What the task asks: Search the entries for the word "prodloužení". Copy every line where it turns up.

Data to use:
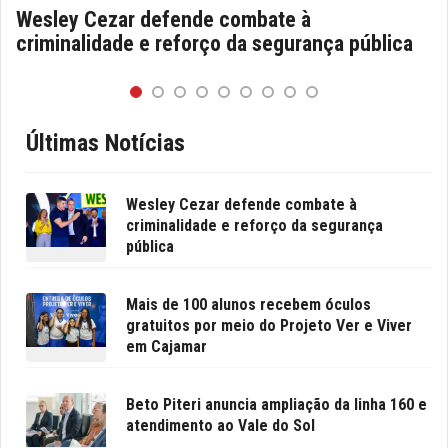
Wesley Cezar defende combate à
criminalidade e reforço da segurança pública
Últimas Notícias
Wesley Cezar defende combate à
criminalidade e reforço da segurança
pública
Mais de 100 alunos recebem óculos
gratuitos por meio do Projeto Ver e Viver
em Cajamar
Beto Piteri anuncia ampliação da linha 160 e
atendimento ao Vale do Sol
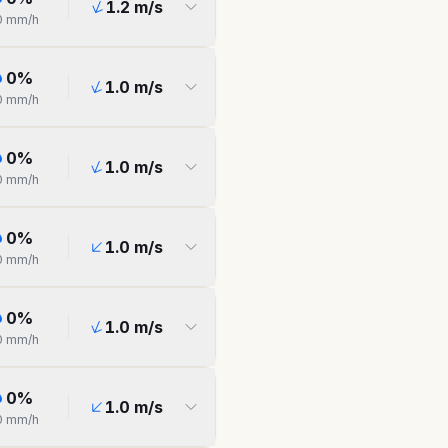
1.2
m/s
0
mm/h
0
%
1.0
m/s
0
mm/h
0
%
1.0
m/s
0
mm/h
0
%
1.0
m/s
0
mm/h
0
%
1.0
m/s
0
mm/h
0
%
1.0
m/s
0
mm/h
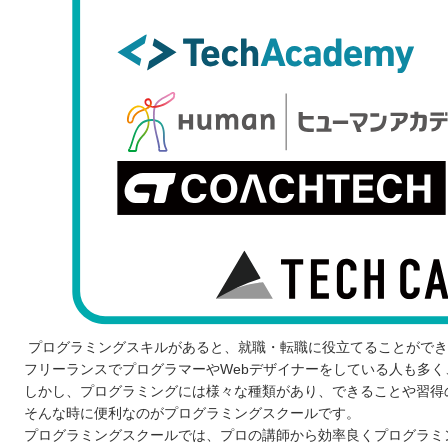
プログラミングスキルがあると、就職・転職に役立てることができ
フリーランスでプログラマーやWebデザイナーをしている人も多
しかし、プログラミングには様々な種類があり、できることや習得
そんな時に便利なのがプログラミングスクールです。
プログラミングスクールでは、プロの講師から効率良くプログラミ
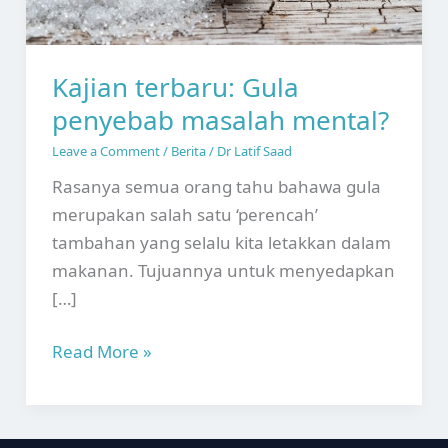
Kajian terbaru: Gula
penyebab masalah mental?
Leave a Comment
/
Berita
/
Dr Latif Saad
Rasanya semua orang tahu bahawa gula
merupakan salah satu ‘perencah’
tambahan yang selalu kita letakkan dalam
makanan. Tujuannya untuk menyedapkan
[…]
Kajian
Read More »
terbaru:
Gula
penyebab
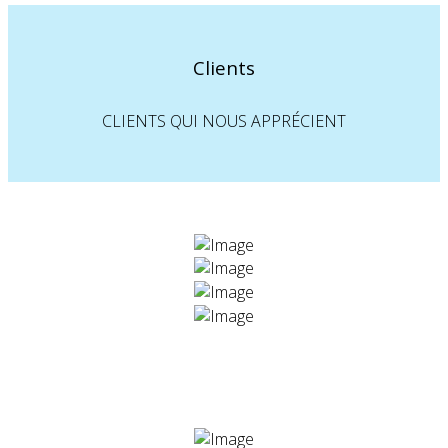
Clients
CLIENTS QUI NOUS APPRÉCIENT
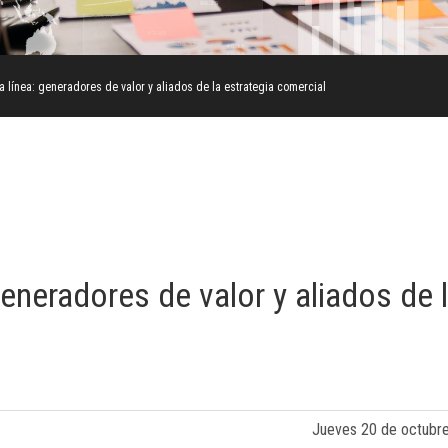
 línea: generadores de valor y aliados de la estrategia comercial
eneradores de valor y aliados de 
Jueves 20 de octubr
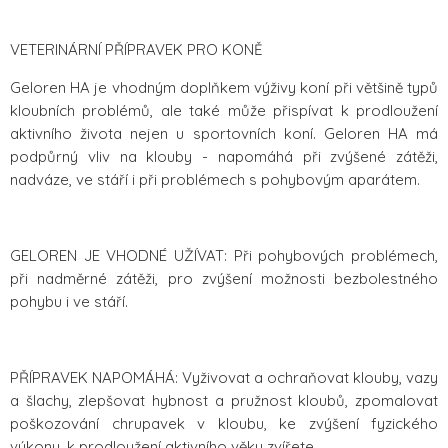
VETERINÁRNÍ PŘÍPRAVEK PRO KONĚ
Geloren HA je vhodným doplňkem výživy koní při většině typů
kloubních problémů, ale také může přispívat k prodloužení
aktivního života nejen u sportovních koní. Geloren HA má
podpůrný vliv na klouby - napomáhá při zvýšené zátěži,
nadváze, ve stáří i při problémech s pohybovým aparátem.
GELOREN JE VHODNÉ UŽÍVAT: Při pohybových problémech,
při nadměrné zátěži, pro zvýšení možnosti bezbolestného
pohybu i ve stáří.
PŘÍPRAVEK NAPOMÁHÁ: Vyživovat a ochraňovat klouby, vazy
a šlachy, zlepšovat hybnost a pružnost kloubů, zpomalovat
poškozování chrupavek v kloubu, ke zvýšení fyzického
výkonu, k prodloužení aktivního věku zvířete.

Exercise answer:
kloubních problémů, ale také může přispívat k prodloužení
výkonu, k prodloužení aktivního věku zvířete.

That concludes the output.